__TASK DIRECTIONS__:
Return every line in the listing below that contains the string "Оксана". Letter case must match.

=-=-=-=-=

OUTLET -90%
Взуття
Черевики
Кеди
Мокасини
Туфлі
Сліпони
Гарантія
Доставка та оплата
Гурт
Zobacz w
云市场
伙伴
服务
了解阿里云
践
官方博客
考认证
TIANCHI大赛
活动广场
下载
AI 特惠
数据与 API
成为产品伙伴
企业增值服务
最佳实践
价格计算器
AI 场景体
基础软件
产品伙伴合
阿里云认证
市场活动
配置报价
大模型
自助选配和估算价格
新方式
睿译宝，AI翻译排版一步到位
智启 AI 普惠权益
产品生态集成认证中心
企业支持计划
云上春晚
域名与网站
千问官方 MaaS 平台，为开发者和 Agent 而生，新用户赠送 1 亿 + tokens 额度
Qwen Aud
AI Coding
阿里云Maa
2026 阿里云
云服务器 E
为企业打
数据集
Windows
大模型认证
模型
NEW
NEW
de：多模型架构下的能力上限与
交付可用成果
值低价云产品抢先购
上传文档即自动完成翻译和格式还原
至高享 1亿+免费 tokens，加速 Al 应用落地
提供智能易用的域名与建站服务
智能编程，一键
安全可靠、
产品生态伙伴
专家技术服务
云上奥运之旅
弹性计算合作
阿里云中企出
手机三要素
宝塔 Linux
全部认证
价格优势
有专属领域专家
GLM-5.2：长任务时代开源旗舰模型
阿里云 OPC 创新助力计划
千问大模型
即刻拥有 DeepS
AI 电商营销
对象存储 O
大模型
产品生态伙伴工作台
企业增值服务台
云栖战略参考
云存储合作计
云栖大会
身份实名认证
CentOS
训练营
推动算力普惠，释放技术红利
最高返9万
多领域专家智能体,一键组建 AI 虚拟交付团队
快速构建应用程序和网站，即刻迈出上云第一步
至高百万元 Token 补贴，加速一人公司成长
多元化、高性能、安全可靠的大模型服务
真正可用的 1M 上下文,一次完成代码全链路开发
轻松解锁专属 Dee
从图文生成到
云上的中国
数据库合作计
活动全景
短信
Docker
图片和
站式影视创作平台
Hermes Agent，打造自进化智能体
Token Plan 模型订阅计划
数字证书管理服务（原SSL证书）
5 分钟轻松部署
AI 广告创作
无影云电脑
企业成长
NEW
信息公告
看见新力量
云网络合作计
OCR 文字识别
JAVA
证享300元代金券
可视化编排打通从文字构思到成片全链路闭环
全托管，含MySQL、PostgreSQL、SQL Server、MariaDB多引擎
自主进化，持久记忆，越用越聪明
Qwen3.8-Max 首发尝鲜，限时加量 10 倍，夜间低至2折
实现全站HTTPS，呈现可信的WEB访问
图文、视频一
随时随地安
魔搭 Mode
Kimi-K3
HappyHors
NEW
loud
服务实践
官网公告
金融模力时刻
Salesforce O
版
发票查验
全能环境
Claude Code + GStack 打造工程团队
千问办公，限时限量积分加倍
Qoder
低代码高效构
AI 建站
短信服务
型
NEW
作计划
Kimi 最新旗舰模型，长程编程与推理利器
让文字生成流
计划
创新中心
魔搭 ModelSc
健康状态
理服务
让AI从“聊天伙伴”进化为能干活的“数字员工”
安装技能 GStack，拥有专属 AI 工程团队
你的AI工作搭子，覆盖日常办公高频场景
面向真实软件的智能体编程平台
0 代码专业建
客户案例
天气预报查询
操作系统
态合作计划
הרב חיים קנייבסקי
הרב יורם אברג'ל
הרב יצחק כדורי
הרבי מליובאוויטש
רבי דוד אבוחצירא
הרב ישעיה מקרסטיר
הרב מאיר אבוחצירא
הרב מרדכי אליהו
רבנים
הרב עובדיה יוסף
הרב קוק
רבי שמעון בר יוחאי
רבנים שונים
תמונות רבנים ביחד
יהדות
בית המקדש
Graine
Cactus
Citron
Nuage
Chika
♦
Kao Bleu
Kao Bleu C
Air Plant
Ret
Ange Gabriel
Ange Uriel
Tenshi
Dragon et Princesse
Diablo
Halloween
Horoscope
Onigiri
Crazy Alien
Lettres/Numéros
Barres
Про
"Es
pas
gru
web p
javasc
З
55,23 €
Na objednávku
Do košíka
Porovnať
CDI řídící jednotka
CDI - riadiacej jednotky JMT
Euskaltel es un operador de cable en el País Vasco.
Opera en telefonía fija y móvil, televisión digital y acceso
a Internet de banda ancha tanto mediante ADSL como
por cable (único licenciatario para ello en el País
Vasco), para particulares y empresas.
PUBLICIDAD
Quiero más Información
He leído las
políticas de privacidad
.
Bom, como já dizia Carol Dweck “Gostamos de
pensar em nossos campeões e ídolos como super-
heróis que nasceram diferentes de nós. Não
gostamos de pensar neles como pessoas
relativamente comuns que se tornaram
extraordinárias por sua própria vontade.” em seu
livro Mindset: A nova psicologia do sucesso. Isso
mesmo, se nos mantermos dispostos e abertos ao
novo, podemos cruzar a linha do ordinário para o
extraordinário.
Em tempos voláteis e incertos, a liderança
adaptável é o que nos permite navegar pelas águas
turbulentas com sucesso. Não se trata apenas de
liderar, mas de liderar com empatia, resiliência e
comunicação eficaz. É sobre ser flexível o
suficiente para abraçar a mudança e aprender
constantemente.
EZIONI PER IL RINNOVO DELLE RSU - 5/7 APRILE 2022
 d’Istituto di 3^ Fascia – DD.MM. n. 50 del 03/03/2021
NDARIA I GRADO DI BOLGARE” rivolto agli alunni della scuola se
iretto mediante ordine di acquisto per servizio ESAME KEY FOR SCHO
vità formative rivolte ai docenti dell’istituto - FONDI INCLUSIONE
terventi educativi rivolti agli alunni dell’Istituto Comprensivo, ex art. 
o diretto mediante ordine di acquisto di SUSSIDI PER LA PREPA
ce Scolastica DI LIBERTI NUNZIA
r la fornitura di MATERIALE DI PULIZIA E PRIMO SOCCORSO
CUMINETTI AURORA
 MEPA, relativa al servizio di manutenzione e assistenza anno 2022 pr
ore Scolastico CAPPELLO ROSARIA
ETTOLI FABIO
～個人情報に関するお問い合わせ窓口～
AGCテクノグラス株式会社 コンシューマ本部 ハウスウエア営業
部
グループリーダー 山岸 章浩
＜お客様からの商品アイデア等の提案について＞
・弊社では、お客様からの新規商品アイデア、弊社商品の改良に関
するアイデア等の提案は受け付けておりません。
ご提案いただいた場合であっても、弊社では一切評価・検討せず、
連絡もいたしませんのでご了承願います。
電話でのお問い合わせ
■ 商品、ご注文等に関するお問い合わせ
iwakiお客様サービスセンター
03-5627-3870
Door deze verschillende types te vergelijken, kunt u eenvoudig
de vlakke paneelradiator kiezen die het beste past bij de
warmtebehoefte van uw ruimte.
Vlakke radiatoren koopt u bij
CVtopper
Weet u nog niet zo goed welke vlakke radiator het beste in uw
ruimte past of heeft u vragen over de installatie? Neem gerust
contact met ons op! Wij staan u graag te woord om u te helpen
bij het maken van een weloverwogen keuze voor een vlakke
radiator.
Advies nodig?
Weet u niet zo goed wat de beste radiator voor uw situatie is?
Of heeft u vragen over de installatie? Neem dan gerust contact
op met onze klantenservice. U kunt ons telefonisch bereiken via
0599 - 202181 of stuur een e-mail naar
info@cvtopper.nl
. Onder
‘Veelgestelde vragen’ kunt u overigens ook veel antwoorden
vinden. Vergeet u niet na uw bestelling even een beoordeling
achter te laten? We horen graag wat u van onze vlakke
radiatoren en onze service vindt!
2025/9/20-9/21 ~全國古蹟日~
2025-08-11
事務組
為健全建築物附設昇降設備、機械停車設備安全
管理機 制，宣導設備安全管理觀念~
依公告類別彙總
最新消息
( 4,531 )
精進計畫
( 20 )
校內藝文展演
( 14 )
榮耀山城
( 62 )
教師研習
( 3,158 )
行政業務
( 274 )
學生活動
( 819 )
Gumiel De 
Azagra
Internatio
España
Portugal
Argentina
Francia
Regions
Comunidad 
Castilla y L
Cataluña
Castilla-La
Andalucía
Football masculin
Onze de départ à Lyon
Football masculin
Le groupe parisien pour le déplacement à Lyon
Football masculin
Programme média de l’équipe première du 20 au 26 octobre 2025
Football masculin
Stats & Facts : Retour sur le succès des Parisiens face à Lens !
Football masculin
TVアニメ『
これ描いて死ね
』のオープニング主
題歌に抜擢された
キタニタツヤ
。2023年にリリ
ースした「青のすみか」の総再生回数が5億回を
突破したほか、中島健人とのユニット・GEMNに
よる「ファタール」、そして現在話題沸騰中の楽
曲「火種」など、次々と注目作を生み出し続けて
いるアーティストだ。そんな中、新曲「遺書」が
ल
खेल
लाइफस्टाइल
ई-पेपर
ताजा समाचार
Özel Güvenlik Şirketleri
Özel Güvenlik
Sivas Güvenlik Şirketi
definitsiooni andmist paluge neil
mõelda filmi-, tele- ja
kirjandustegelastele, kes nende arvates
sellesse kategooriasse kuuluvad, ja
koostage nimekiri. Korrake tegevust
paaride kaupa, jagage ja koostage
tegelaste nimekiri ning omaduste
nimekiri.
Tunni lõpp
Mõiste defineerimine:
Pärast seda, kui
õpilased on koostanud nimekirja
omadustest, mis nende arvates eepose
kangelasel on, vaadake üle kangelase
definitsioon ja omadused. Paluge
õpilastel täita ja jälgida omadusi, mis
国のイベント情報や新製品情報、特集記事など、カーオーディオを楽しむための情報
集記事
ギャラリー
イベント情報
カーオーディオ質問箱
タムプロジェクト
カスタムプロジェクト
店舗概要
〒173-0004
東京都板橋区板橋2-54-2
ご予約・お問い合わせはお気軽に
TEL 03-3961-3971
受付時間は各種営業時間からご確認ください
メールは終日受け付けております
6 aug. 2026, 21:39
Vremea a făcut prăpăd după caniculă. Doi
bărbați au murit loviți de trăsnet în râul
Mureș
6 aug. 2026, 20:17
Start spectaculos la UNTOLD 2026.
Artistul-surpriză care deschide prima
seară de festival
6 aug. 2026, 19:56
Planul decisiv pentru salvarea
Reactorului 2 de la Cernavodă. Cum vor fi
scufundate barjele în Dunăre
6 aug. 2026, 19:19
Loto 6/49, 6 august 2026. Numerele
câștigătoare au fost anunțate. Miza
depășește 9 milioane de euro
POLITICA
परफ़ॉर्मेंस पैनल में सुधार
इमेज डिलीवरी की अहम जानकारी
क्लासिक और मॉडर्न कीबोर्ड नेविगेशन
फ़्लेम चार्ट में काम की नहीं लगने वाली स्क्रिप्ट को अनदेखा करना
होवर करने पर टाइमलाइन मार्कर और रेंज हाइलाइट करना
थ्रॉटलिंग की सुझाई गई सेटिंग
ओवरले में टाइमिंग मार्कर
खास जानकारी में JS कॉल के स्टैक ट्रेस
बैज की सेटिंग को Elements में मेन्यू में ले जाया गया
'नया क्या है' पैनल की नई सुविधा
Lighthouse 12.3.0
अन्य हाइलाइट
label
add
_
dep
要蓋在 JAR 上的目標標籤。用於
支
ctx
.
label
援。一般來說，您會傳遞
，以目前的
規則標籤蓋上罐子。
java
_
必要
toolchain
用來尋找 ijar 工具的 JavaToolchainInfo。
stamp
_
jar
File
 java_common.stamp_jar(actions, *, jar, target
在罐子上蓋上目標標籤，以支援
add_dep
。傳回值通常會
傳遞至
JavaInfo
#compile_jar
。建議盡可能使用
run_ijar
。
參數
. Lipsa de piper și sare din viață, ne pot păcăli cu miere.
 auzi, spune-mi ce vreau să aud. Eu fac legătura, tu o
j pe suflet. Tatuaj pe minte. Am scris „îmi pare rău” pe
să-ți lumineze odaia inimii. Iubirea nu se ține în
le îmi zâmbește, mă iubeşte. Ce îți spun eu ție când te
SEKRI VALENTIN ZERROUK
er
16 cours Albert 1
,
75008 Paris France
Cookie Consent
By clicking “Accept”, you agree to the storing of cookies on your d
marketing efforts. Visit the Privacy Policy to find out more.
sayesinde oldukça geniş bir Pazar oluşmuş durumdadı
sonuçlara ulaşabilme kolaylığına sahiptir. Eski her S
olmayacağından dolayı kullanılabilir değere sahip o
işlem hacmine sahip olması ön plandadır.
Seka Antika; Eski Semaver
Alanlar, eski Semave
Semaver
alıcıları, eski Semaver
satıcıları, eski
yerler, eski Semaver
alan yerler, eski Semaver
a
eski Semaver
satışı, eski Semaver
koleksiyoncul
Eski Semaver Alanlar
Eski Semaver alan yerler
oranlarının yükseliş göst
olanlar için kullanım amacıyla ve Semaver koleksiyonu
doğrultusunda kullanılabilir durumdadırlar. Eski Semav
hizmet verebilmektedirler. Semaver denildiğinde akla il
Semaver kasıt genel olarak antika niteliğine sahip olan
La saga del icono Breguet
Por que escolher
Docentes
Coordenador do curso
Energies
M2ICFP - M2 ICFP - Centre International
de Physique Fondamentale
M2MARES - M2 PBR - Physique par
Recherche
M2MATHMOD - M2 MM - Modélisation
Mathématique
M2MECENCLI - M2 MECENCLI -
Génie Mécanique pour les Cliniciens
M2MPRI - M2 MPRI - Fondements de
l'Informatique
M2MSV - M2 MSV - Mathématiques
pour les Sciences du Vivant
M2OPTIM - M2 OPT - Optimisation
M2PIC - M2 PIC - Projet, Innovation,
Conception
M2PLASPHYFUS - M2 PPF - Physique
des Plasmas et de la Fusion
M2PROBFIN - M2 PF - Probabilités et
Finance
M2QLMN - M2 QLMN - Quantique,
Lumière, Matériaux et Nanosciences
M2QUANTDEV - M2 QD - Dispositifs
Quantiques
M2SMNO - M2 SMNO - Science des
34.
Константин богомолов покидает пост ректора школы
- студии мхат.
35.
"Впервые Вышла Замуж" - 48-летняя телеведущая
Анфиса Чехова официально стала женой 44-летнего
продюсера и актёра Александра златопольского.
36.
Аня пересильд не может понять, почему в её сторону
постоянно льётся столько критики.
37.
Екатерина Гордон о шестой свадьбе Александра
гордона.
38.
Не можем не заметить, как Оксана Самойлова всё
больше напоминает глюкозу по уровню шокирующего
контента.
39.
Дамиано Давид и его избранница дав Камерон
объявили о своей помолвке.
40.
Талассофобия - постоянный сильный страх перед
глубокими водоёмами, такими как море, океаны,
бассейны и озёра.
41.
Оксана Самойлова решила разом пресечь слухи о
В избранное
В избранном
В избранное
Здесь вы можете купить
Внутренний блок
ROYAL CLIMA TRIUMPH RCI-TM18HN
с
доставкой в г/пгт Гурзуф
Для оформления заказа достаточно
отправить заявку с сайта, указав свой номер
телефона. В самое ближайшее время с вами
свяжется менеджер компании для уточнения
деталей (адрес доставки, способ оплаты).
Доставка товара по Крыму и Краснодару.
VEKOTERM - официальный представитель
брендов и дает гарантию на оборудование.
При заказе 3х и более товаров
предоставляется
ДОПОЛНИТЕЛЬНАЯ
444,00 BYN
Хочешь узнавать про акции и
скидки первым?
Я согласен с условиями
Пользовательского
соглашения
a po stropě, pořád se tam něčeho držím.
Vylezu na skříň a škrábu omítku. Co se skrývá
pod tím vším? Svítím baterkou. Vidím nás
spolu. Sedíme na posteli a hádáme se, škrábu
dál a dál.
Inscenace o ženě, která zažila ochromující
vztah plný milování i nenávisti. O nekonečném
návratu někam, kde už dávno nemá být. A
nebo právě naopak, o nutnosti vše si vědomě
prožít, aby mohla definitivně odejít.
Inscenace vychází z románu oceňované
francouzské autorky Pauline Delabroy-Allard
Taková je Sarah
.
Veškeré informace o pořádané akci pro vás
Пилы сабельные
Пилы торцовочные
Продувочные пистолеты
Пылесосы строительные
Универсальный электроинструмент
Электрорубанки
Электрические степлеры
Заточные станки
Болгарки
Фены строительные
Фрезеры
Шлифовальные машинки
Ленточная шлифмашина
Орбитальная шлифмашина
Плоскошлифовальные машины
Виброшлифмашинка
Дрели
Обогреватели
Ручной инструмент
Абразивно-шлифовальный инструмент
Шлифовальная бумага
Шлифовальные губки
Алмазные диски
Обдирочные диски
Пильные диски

=-=-=-=-=

__EXERCISE ANSWER__:
Не можем не заметить, как Оксана Самойлова всё
Оксана Самойлова решила разом пресечь слухи о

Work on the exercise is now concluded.